Fannie Mae.  Freddie Mac.  Bear Stearns.  Countrywide.  IndyMac.  Lehman.  Merrill.  Once strong and even great corporate and financing nameplates now sullied by significant business reverses.

On the flip side: Apple.  Google.  Berkshire Hathaway.  Goldman Sachs.  Firms with gilt-edged reputations and prestige, admired the world over.

And the people that constitute both firms?  Ask any former Enron employee: whether deserved or not, their personal reputations have been sullied by the scandals and collapses suffered by their previous employers. In contrast, employees currently or formerly associated with corporate America’s golden children benefit significantly — even those that have had only a marginal impact on the businesses (like those who joined Google when its shares were at $700).

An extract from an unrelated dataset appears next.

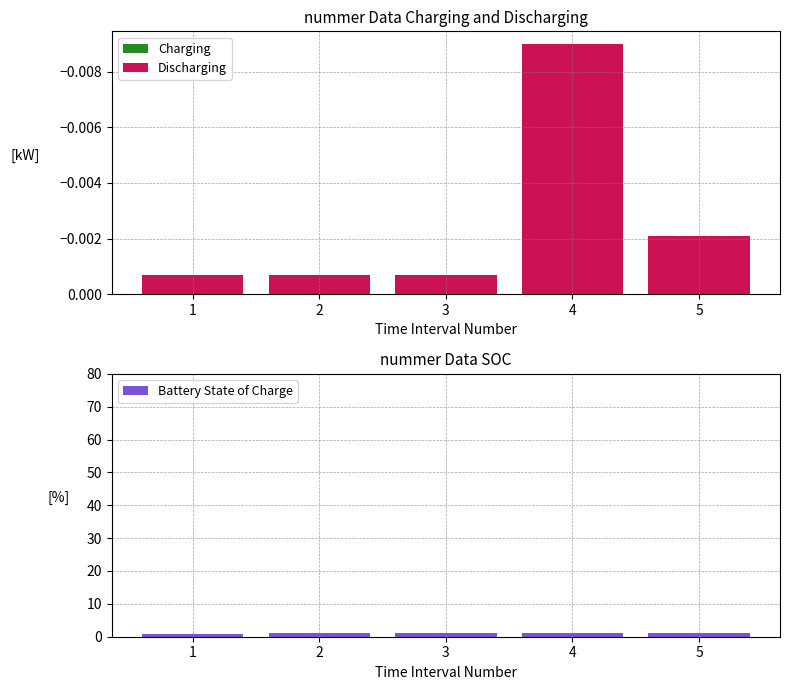

How many values in the Battery State of Charge series exceed 1?

4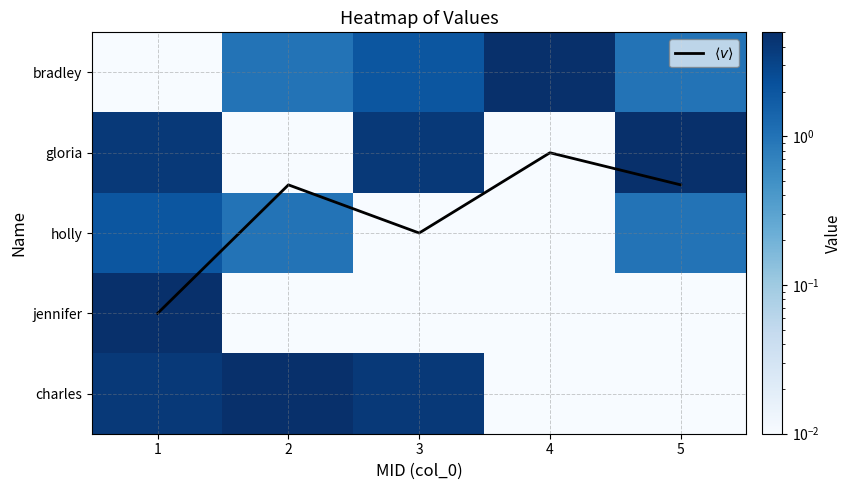

Which has a higher value, 4 or 2?

2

Whether we like it or not, our reputations, our incomes, our future prospects, all are massively impacted by the organizations with which we are associated.   In small companies especially, ALL employees have a meaningful impact on the company’s reputation.  When any of us do great work and the firm is recognized and prospers, all of us benefit: in the short term, as the firm’s reputation grows and in the medium and long term,  we enjoy a financial boon as the benefit of a good reputation yields financial results, given that reputation is a core driver of brand equity.

Arguably in the modern, flat world, the most valuable asset for all of us – firms and individuals – are our reputations.   And when any one individual in an organization, a community, a nation – shines, we all glow.  And when anyone of us falters, we all pay the price.   The price can be sometimes small, sometimes insigifnicant, but it is always paid and if it happens often enough, then eventually the law of numbers catch up and all lose.  Big time.

My suggestion for all (including myself of course) – given our shrinking global village – let’s be ever-vigilant to assure that we are consistently touched by “the better angels of our nature” when we get out of bed in the morning.  Each and every day.